In a rebuttal to the USU research, Porter Jenkins, BYU assistant computer science professor, pointed to his own findings that state aggregated data shows no correlation between political leanings and outcomes of the coronavirus.
The USU researchers analyzed not state but county data from two dates, on May 1, 2020 — "a day chosen to represent the early portion of the pandemic" — and 10 months later on March 1, 2021, the study states.
Based on the number of cases and deaths occurred up to those two days, the USU study found that rural, Donald Trump-supporting areas had higher death rates, and that the best predictor of COVID-19 deaths is low levels of education, high poverty rates and a large number of marginalized groups.
Jenkins, whose personal website describes him as an artificial intelligence researcher, contends the state data is a "less noisy" gauge of outcomes. But Albrecht defends the research method, calling county data "much more precise."
"Instead of 50 data points, I have 3,112 data points. In every state there are some counties that are more Republican leaning than other counties. What our data reveals is that as the percent of people in a county that vote for Trump increase, per capita COVID-19 cases also increase. It is also important to consider disadvantage. Death rates are higher in counties with higher poverty rates, lower education levels and higher proportions of minority residents," Albrecht told KSL.com.
Jenkins also takes issue with the study analyzing data from just two dates during the pandemic, calling it "cherry-picking."
In statistics and science, Jenkins said, researchers should look at data over a larger time frame.
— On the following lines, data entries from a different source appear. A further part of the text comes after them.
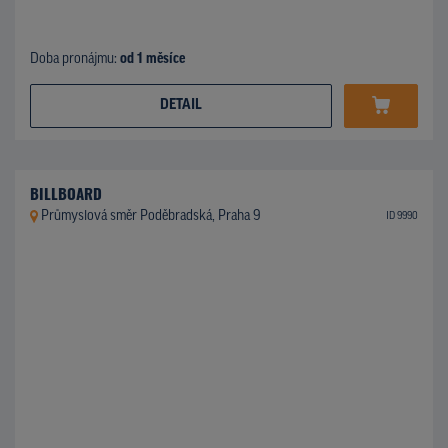
Doba pronájmu:
od 1 měsíce
DETAIL
BILLBOARD
Průmyslová směr Poděbradská, Praha 9
ID 9990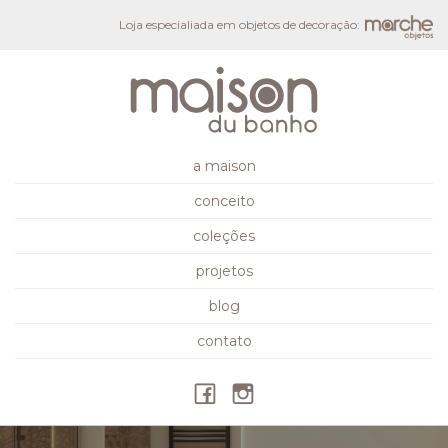
Loja especialiada em objetos de decoração:
a maison
conceito
coleções
projetos
blog
contato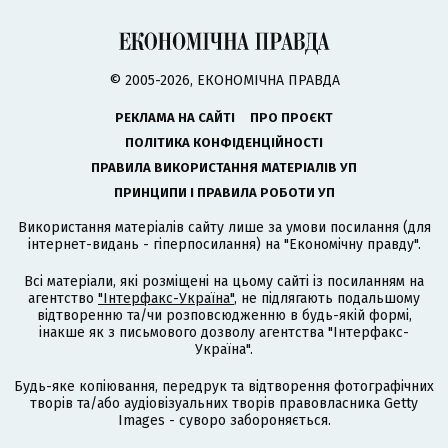
© 2005-2026, ЕКОНОМІЧНА ПРАВДА
РЕКЛАМА НА САЙТІ
ПРО ПРОЄКТ
ПОЛІТИКА КОНФІДЕНЦІЙНОСТІ
ПРАВИЛА ВИКОРИСТАННЯ МАТЕРІАЛІВ УП
ПРИНЦИПИ І ПРАВИЛА РОБОТИ УП
Використання матеріалів сайту лише за умови посилання (для
інтернет-видань - гіперпосилання) на "Економічну правду".
Всі матеріали, які розміщені на цьому сайті із посиланням на
агентство
"Інтерфакс-Україна"
, не підлягають подальшому
відтворенню та/чи розповсюдженню в будь-якій формі,
інакше як з письмового дозволу агентства "Інтерфакс-
Україна".
Будь-яке копіювання, передрук та відтворення фотографічних
творів та/або аудіовізуальних творів правовласника Getty
Images - суворо забороняється.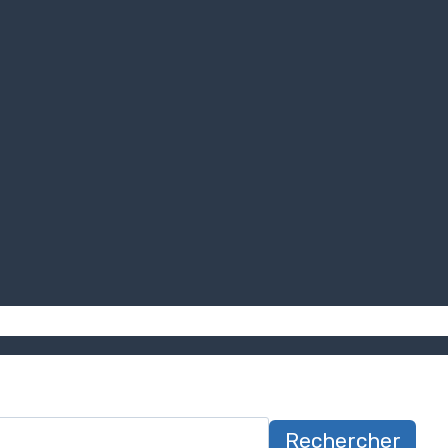
Rechercher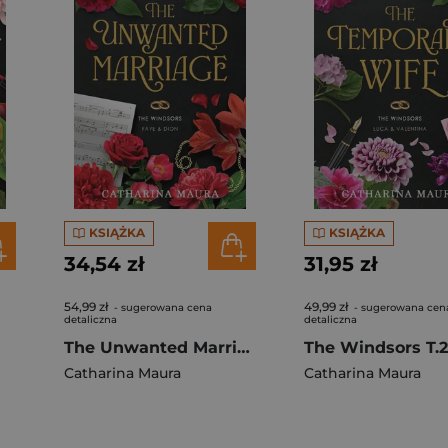
KSIĄŻKA
KSIĄŻKA
34,54 zł
31,95 zł
54,99 zł
49,99 zł
- sugerowana cena
- sugerowana cen
detaliczna
detaliczna
The Unwanted Marriage. The Windsors. Tom 3
Catharina Maura
Catharina Maura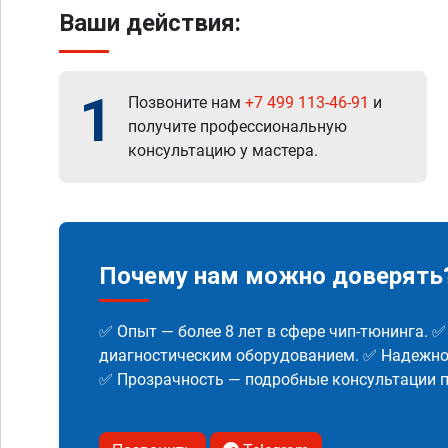
Ваши действия:
1
Позвоните нам
+7 499 113-46-91
и
получите профессиональную
консультацию у мастера.
Почему нам можно доверять
✅ Опыт — более 8 лет в сфере чип-тюнинга. 
диагностическим оборудованием. ✅ Надежнос
✅ Прозрачность — подробные консультации п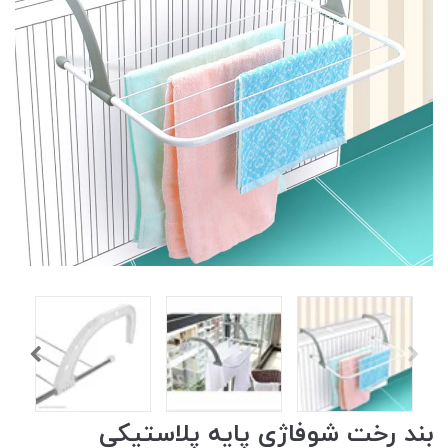
بند رخت شوفاژی پایه پلاستیکی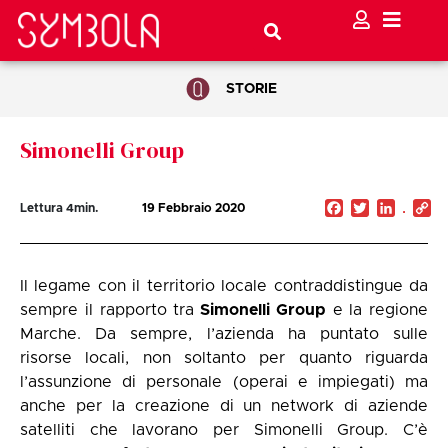
STORIE
Simonelli Group
Facebook
Twitter
Linked
C
Lettura
4
min.
19 Febbraio 2020
Li
Il legame con il territorio locale contraddistingue da
sempre il rapporto tra
Simonelli Group
e la regione
Marche. Da sempre, l’azienda ha puntato sulle
risorse locali, non soltanto per quanto riguarda
l’assunzione di personale (operai e impiegati) ma
anche per la creazione di un network di aziende
satelliti che lavorano per Simonelli Group. C’è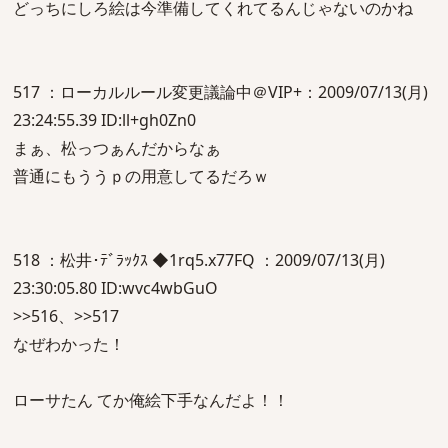
どっちにしろ絵は今準備してくれてるんじゃないのかね
517 ：ローカルルール変更議論中＠VIP+：2009/07/13(月)
23:24:55.39 ID:ll+gh0Zn0
まぁ、松っつぁんだからなぁ
普通にもううｐの用意してるだろｗ
518 ：松井･ﾃﾞﾗｯｸｽ ◆1rq5.x77FQ ：2009/07/13(月)
23:30:05.80 ID:wvc4wbGuO
>>516、>>517
なぜわかった！
ローサたん てか俺絵下手なんだよ！！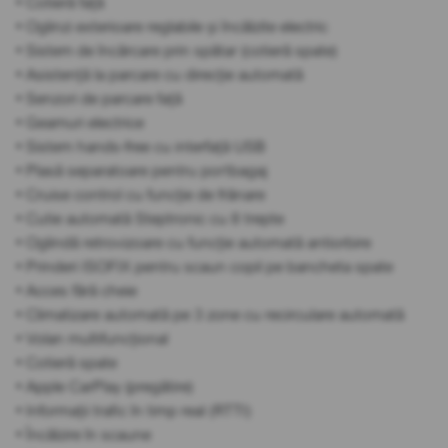
• Cotieră față
• Oglinzi exterioare reglabile și încălzite electric
• Sistem de încărcare prin spătar (cotieră spate)
• Asistență la parcare cu direcție automată
• Senzori de parcare față
• Geamuri electrice
• Sistem hands-free cu interfață USB
• Plasă separatoare pentru portbagaj
• Cruise control cu funcție de frânare
• Cutie automată Steptronic cu 8 trepte
• Oglindă retrovizoare cu funcție automată antiorbire
• Prinderi ISOFIX pentru scaun copil pe bancheta spate
• Acces fără cheie
• Climatizare automată pe 3 zone cu recirculare automată
• Volan multifuncțional
• Cotieră spate
• Apple CarPlay (pregătire)
• Informații trafic în timp real (RTTI)
• Încălzire în scaune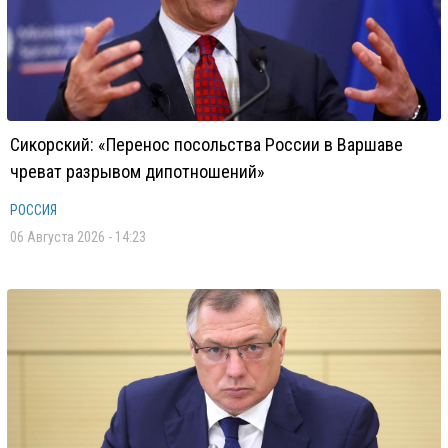
Сикорский: «Перенос посольства России в Варшаве
чреват разрывом дипотношений»
РОССИЯ
06 Августа 2026 - 14:23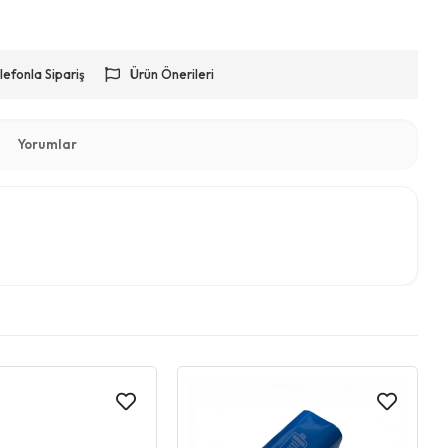
lefonla Sipariş
Ürün Önerileri
Yorumlar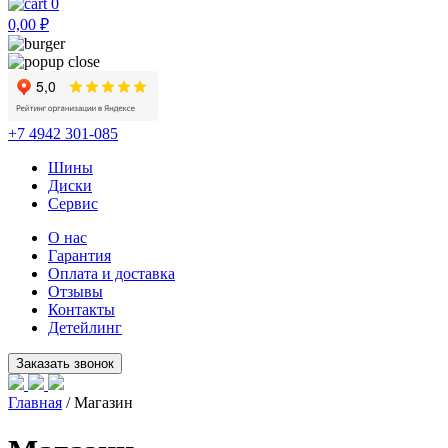
0
0,00
₽
+7 4942 301-085
Шины
Диски
Сервис
О нас
Гарантия
Оплата и доставка
Отзывы
Контакты
Детейлинг
Главная
/ Магазин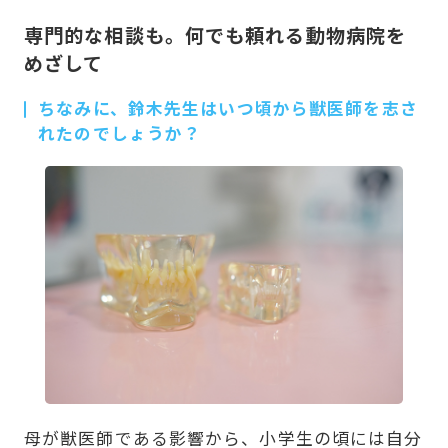
専門的な相談も。何でも頼れる動物病院を
めざして
ちなみに、鈴木先生はいつ頃から獣医師を志さ
れたのでしょうか？
母が獣医師である影響から、小学生の頃には自分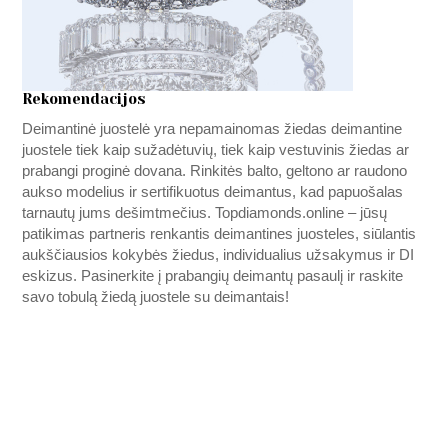
Rekomendacijos
Deimantinė juostelė yra nepamainomas žiedas deimantine
juostele tiek kaip sužadėtuvių, tiek kaip vestuvinis žiedas ar
prabangi proginė dovana. Rinkitės balto, geltono ar raudono
aukso modelius ir sertifikuotus deimantus, kad papuošalas
tarnautų jums dešimtmečius.
Topdiamonds.online
– jūsų
patikimas partneris renkantis deimantines juosteles, siūlantis
aukščiausios kokybės žiedus, individualius užsakymus ir DI
eskizus. Pasinerkite į prabangių deimantų pasaulį ir raskite
savo tobulą žiedą juostele su deimantais!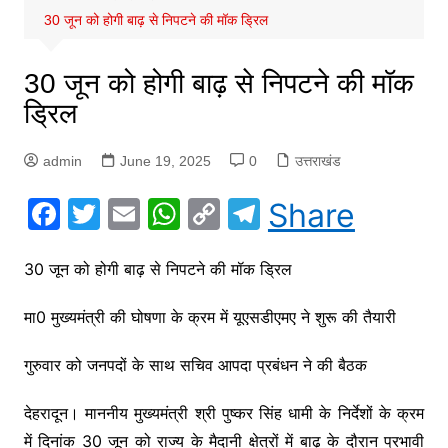
30 जून को होगी बाढ़ से निपटने की मॉक ड्रिल
30 जून को होगी बाढ़ से निपटने की मॉक
ड्रिल
admin
June 19, 2025
0
उत्तराखंड
F
T
E
W
C
T
Share
a
w
m
h
o
el
c
itt
ai
at
p
e
30 जून को होगी बाढ़ से निपटने की मॉक ड्रिल
e
er
l
s
y
gr
मा0 मुख्यमंत्री की घोषणा के क्रम में यूएसडीएमए ने शुरू की तैयारी
b
A
Li
a
o
p
n
m
गुरुवार को जनपदों के साथ सचिव आपदा प्रबंधन ने की बैठक
o
p
k
देहरादून। माननीय मुख्यमंत्री श्री पुष्कर सिंह धामी के निर्देशों के क्रम
k
में दिनांक 30 जून को राज्य के मैदानी क्षेत्रों में बाढ़ के दौरान प्रभावी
He compared the two points of data to only going on one date with someone, which doesn't provide enough time to get to know them.
But Albrecht emphasized the data was the cumulative cases and deaths that had occured up to those two dates.
Jenkins said he tried to reproduce the USU researchers' models using the same data — but with data from every day in the date range instead of those two days — and was unable to reproduce the same results.
He chose to speak out about his concerns due to confusion he's observed during the pandemic among his friends and family members.
"I have a lot of friends and family who have been very confused in the last 18 months throughout the pandemic because I feel there has been a lot of coverage both from the media, and even from academics, like Albrecht, that has created confusion," Jenkins said.
He said he's not concerned with political parties but "just about the truth."
When asked to respond to Jenkins' claims, Albrecht pointed to a New York Times article published Monday that "shows strong support (at the state level) to what my data revealed at the county level — where there are more Trump voters, COVID-19 is more severe."
"Really, this just makes logical sense," Albrecht said.
He said his team chose March 1, 2021, as one of its data points, "because vaccinations were just starting to have an impact."
The academic review process takes several months and so the article was not published until August, Albrecht said. "We are currently doing a follow-up article where we use COVID-19 cases and deaths on Sept. 1, 2021, and also consider percent of residents in each county that are vaccinated."